Um dia perfeito
Chega, finalmente o dia em que não tenho o que falar. Mas é assim mesmo, posso falar apenas: nada aconteceu, não tenho o que falar.
Não lançarei mão de memórias já tão distantes no tempo, falarei de acontecimentos. Não tenho nenhum produto para vender, nem pílulas de otimismo, nem mensagens edificantes. Nem expectativas. Apenas acontecimentos... E, se nada aconteceu, nada há a relatar. Exceto esse fato: nada aconteceu.
O coração continua batendo, acorda, trabalha, almoça, e nada aconteceu, a vida apenas que está passando... Um dia perfeito em que nada acontece.
Seria apenas isso se não tivesse havido um grito agudo da mulher me chamando, a voz distante vindo da cozinha.
Acorri com a máxima rapidez possível, eu o vigilante permanente que nasci para ser bombeiro ou salva-vidas e que sempre corre para apagar incêndios ou socorre feridos em acidentes de rua.
- Quê foi?
- Um rato – disse ela pálida.
Fechei a porta, o basculante da janela e comecei a procurar o bicho. Da copa outros gritos me alertaram.
- Nossa, isso aqui tá cheio de ratos!

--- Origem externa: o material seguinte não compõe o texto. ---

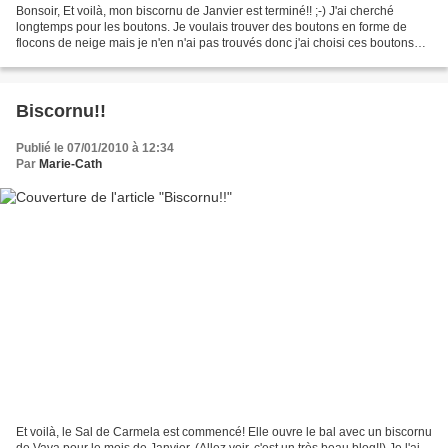
Bonsoir, Et voilà, mon biscornu de Janvier est terminé!! ;-) J'ai cherché
longtemps pour les boutons. Je voulais trouver des boutons en forme de
flocons de neige mais je n'en n'ai pas trouvés donc j'ai choisi ces boutons
étoiles. Mais je trouve le rendu...
Biscornu!!
Publié le 07/01/2010 à 12:34
Par
Marie-Cath
Et voilà, le Sal de Carmela est commencé! Elle ouvre le bal avec un biscornu
de Vava pour le mois de Janvier. (Allez voir, c'est un très beau blog!!) Je l'ai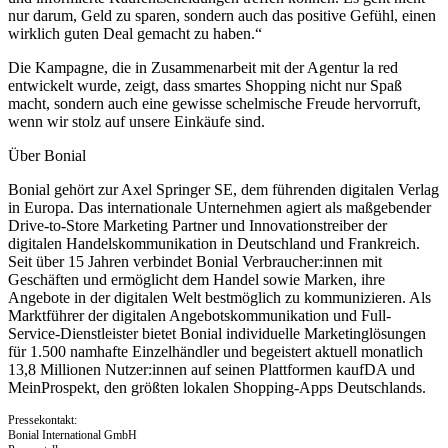
nur darum, Geld zu sparen, sondern auch das positive Gefühl, einen
wirklich guten Deal gemacht zu haben.“
Die Kampagne, die in Zusammenarbeit mit der Agentur la red
entwickelt wurde, zeigt, dass smartes Shopping nicht nur Spaß
macht, sondern auch eine gewisse schelmische Freude hervorruft,
wenn wir stolz auf unsere Einkäufe sind.
Über Bonial
Bonial gehört zur Axel Springer SE, dem führenden digitalen Verlag
in Europa. Das internationale Unternehmen agiert als maßgebender
Drive-to-Store Marketing Partner und Innovationstreiber der
digitalen Handelskommunikation in Deutschland und Frankreich.
Seit über 15 Jahren verbindet Bonial Verbraucher:innen mit
Geschäften und ermöglicht dem Handel sowie Marken, ihre
Angebote in der digitalen Welt bestmöglich zu kommunizieren. Als
Marktführer der digitalen Angebotskommunikation und Full-
Service-Dienstleister bietet Bonial individuelle Marketinglösungen
für 1.500 namhafte Einzelhändler und begeistert aktuell monatlich
13,8 Millionen Nutzer:innen auf seinen Plattformen kaufDA und
MeinProspekt, den größten lokalen Shopping-Apps Deutschlands.
Pressekontakt:
Bonial International GmbH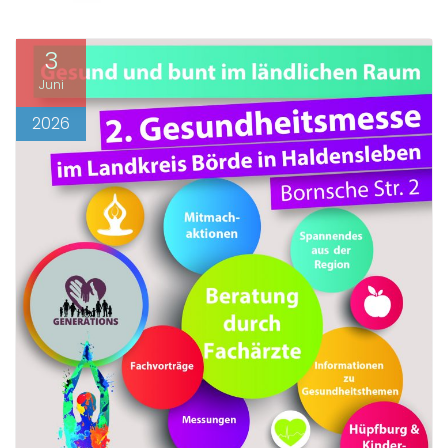
3
Juni
2026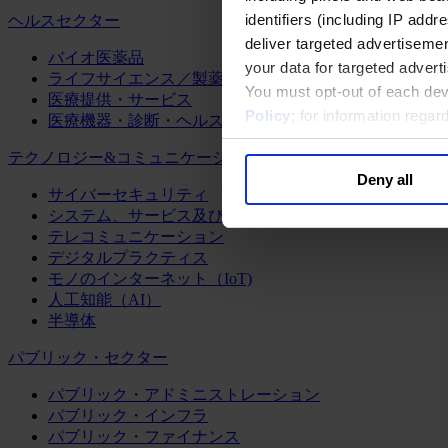
identifiers (including IP add
ヘルスセクター
deliver targeted advertisemen
バイオ医薬品
your data for targeted advert
ライフサイエンス／製薬
You must opt-out of each dev
医療提供・サービス
Policy
; for information rega
医療機器・診断・ヘルスケアテクノロジー
テクノロジー&コミュニケーション
Deny all
サイバーセキュリティ
システム、サービス及びソフトウェア
テレコミュニケーション
デジタルプラクティス
モノのインターネット（IoT)
人工知能（AI）
半導体
パブリック・セクター
パブリック・アドミニストレーション
パブリック・インフラ
パブリック・ファイナンス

Acabei de ver quatro andando em fila indiana.
Abri a porta e passei para a copa. Atrás de um móvel havia quatro ratos.
Olhavam para mim sem medo, me encarando de igual para igual. Seriam, talvez, ratos selvagens, nascidos há pouco e sem contato com humanos. Olhavam-me com se eu fosse um animal desconhecido e, com a pureza de ratos recém chegados ao mundo, não fugiam. Cheguei a pensar que podia pegá-los com a mão, como se fossem pássaros feridos. Mas, qual, pássaros uma ova! Vou é passar a ripa nesses invasores.
Os ratos voltaram, em fila indiana para a cozinha. Procuravam sair pelo basculante que estava fechado. Pararam no batente da janela e olharam para mim, como se perguntassem: “como é, não vai abrir não?”.
Abri relutante o basculante e os quatro saíram. Mas ficaram alguns outros. Armei uma ratoeira e esperei.
Nesse meio tempo uma lasanha que estava no forno ficou pronta. Hora do jantar, finalmente alguma coisa acontece. Mas não tivemos coragem de comer. A desconfiança de que aqueles ratos poderiam ter morado no fogão e lambido a nossa lasanha e saído apenas quando o forno foi esquentando lançou a desconfiança sobre o jantar.
Saímos para comer fora. Na volta corri para ver a ratoeira. O queijo havia sumido, a ratoeira ainda armada confirmava a verdade: minha casa fora invadida, estávamos sendo colonizados pelos ratos.
Enfim, um dia perfeito. Na cama, pude imaginar os dentinhos do rato roendo os tubos da geladeira.